Wednesday of the Week of Lent IV
For no human being will be justified in his sight by works of the law, since through the law comes knowledge of sin. But now the righteousness of God has been manifested apart from law, although the law and the prophets bear witness to it, the righteousness of God through faith in Jesus Christ for all who believe. For there is no distinction; since all have sinned and fall short of the glory of God, they are justified by his grace as a gift, through the redemption which is in Christ Jesus, whom God, whom God put forward as an expiation by his blood, to be received by faith. This was to show God’s righteousness, because in his divine forbearance he had passed over former sins; it was to prove at the present time that he himself is righteous and that he justifies him who has faith in Jesus. Then what becomes of our boasting? It is excluded. On what principle? On the principle of works? No, but on the principle of faith. For we hold that a man is justified by faith apart from works of law. (Romans 3:20-28)
Additional Daily Bible Readings: Exodus 4:1–17; Psalm 69; Romans 3:21–4:12
Weekly Reading: http://bit.ly/2kQhhvX
It’s worth quoting the full eight verses above, because they are essential to the biblical proclamation and understanding of the Gospel.
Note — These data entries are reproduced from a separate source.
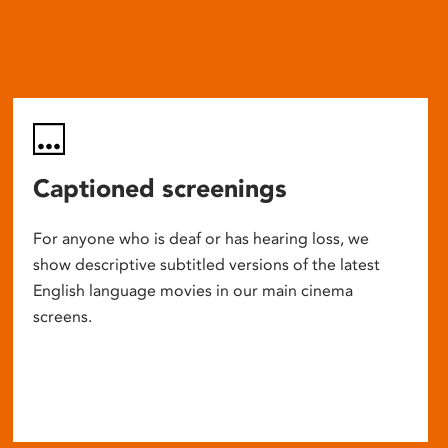
Captioned screenings
For anyone who is deaf or has hearing loss, we
show descriptive subtitled versions of the latest
English language movies in our main cinema
screens.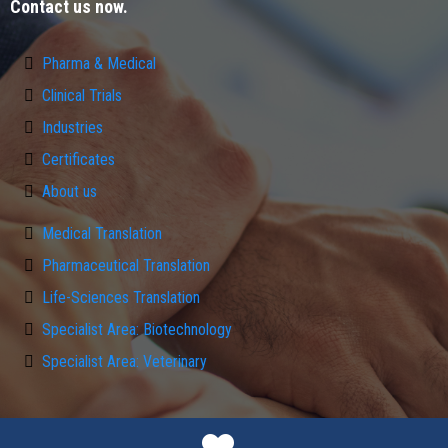
Contact us now.
Pharma & Medical
Clinical Trials
Industries
Certificates
About us
Medical Translation
Pharmaceutical Translation
Life-Sciences Translation
Specialist Area: Biotechnology
Specialist Area: Veterinary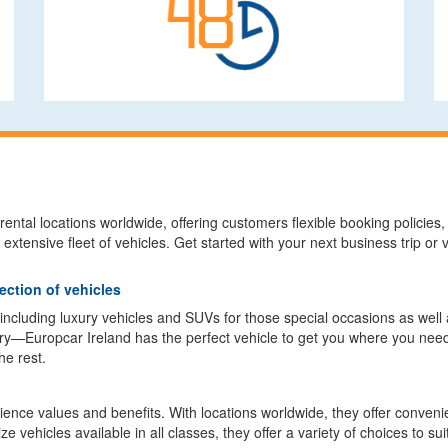
ental locations worldwide, offering customers flexible booking policies, t
 extensive fleet of vehicles. Get started with your next business trip o
ection of vehicles
, including luxury vehicles and SUVs for those special occasions as wel
y—Europcar Ireland has the perfect vehicle to get you where you need
he rest.
nce values and benefits. With locations worldwide, they offer convenien
 vehicles available in all classes, they offer a variety of choices to su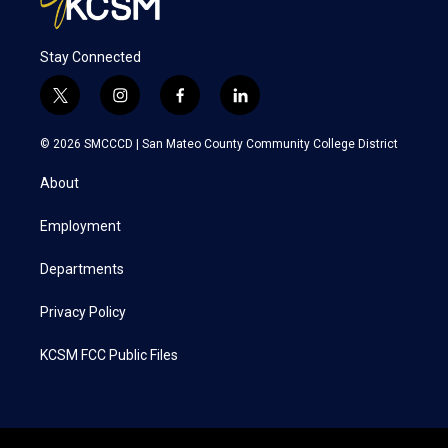
Stay Connected
t
i
f
l
w
n
a
i
i
s
c
n
© 2026 SMCCCD |
San Mateo County Community College District
t
t
e
k
t
a
b
e
About
e
g
o
d
r
r
o
i
a
k
n
Employment
m
Departments
Privacy Policy
KCSM FCC Public Files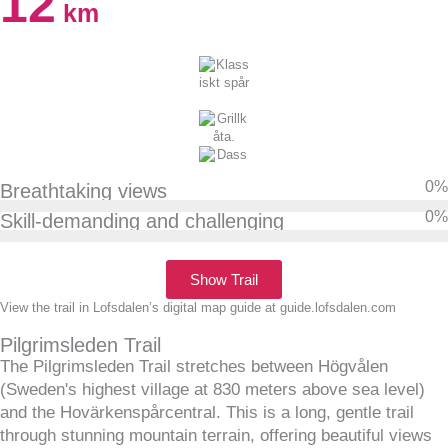
12
km
0
%
Breathtaking views
0
%
Skill-demanding and challenging
Show Trail
View the trail in Lofsdalen’s digital map guide at guide.lofsdalen.com
Pilgrimsleden Trail
The Pilgrimsleden Trail stretches between Högvålen
(Sweden's highest village at 830 meters above sea level)
and the Hovärkenspårcentral. This is a long, gentle trail
through stunning mountain terrain, offering beautiful views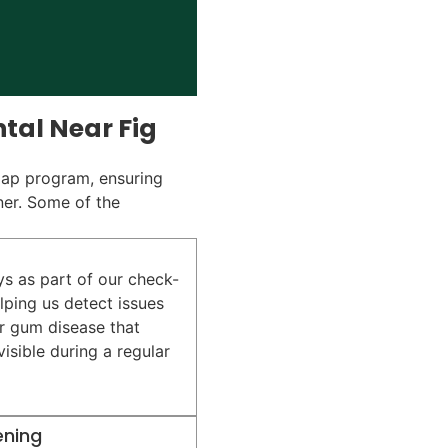
tal Near Fig
Gap program, ensuring
ner. Some of the
ys as part of our check-
lping us detect issues
or gum disease that
isible during a regular
ening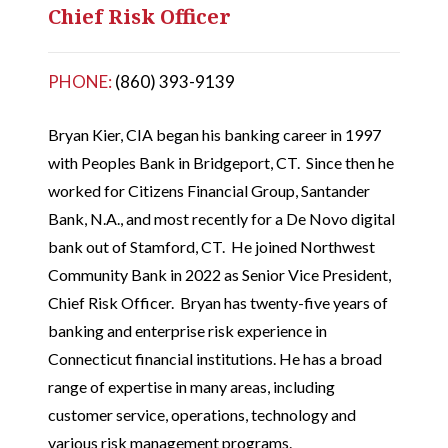
Chief Risk Officer
PHONE:
(860) 393-9139
Bryan Kier, CIA began his banking career in 1997
with Peoples Bank in Bridgeport, CT. Since then he
worked for Citizens Financial Group, Santander
Bank, N.A., and most recently for a De Novo digital
bank out of Stamford, CT. He joined Northwest
Community Bank in 2022 as Senior Vice President,
Chief Risk Officer. Bryan has twenty-five years of
banking and enterprise risk experience in
Connecticut financial institutions. He has a broad
range of expertise in many areas, including
customer service, operations, technology and
various risk management programs.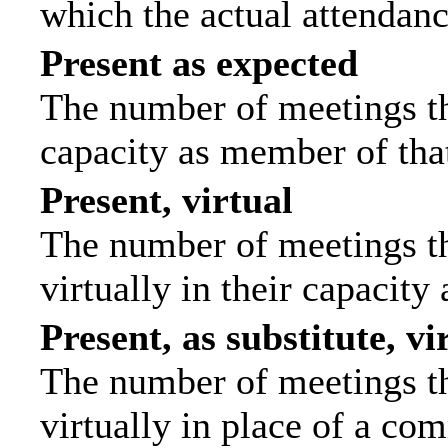
which the actual attendanc
Present as expected
The number of meetings tha
capacity as member of tha
Present, virtual
The number of meetings th
virtually in their capacit
Present, as substitute, vi
The number of meetings th
virtually in place of a c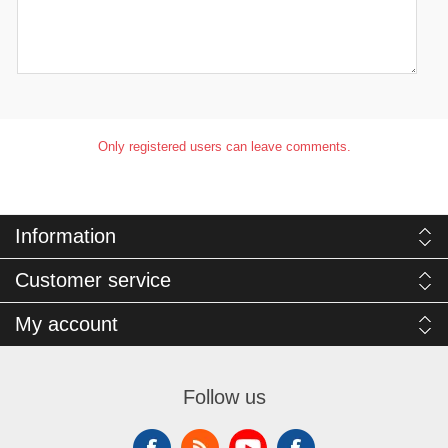
Only registered users can leave comments.
Information
Customer service
My account
Follow us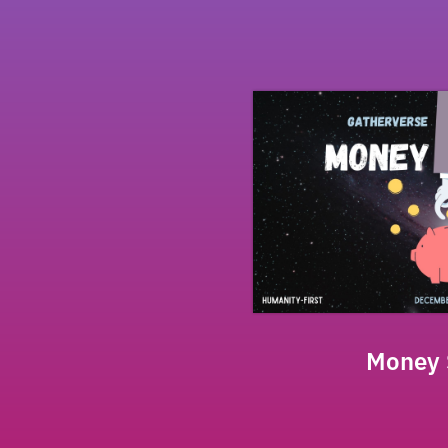
Money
They are also key to grasping what Lutherans hold is the foundation of the entire Christian witness: that one is justified by God’s grace as a gift, to be received by faith, apart from works of law. This is why I appreciate that we are reading through Paul’s epistle to the Roman congregation during Lent. For if there is one message we ought to hear again and again during Lent, it is the good news that we cannot save ourselves by our good deeds or attempts to be righteous in God’s sight!
Why is this such an important message, especially during Lent? It’s because we are reflecting upon and confronting our sin during Lent—and at the root of all sin is our desire to be “like God,” thinking we can save ourselves, as if we need no other Savior. To kneel at the feet of our Savior, Jesus Christ, in humble confession and repentance, we need to hear again “since all have sinned and fallen short of the glory of God.” We can only be justified by his grace as a gift, through the redemption which is in Christ Jesus. If Lent serves a useful purpose, it is to bring us to a recognition of our sin and disobedience and that we must cling to our only hope and salvation, Jesus Christ.
Do you live burdened by sin, guilt and shame? Do you have the sense, day by day, that your sin is greater, more serious, more shameful than anyone else’s? Do you believe that your sins are unforgiveable, that Jesus wouldn’t forgive someone like you? If so, read today’s passage and meditate upon it. Read it every day during the remainder of Lent and twice on Sunday! Take to heart the good news that all have sinned, no one is without sin, and all are equally in need of the gift of the redemption that is in Christ Jesus, by His blood! Receive that good news today—and live it! Receive it and live it, not because of who you are, but because of who Jesus is: Savior and Lord.
Prayer: Lord Jesus Christ, thank you for forgiving me, a poor, troubled sinner. Amen.
Lenten Response: Read Romans 1-3, to hear again the fullness of the Gospel!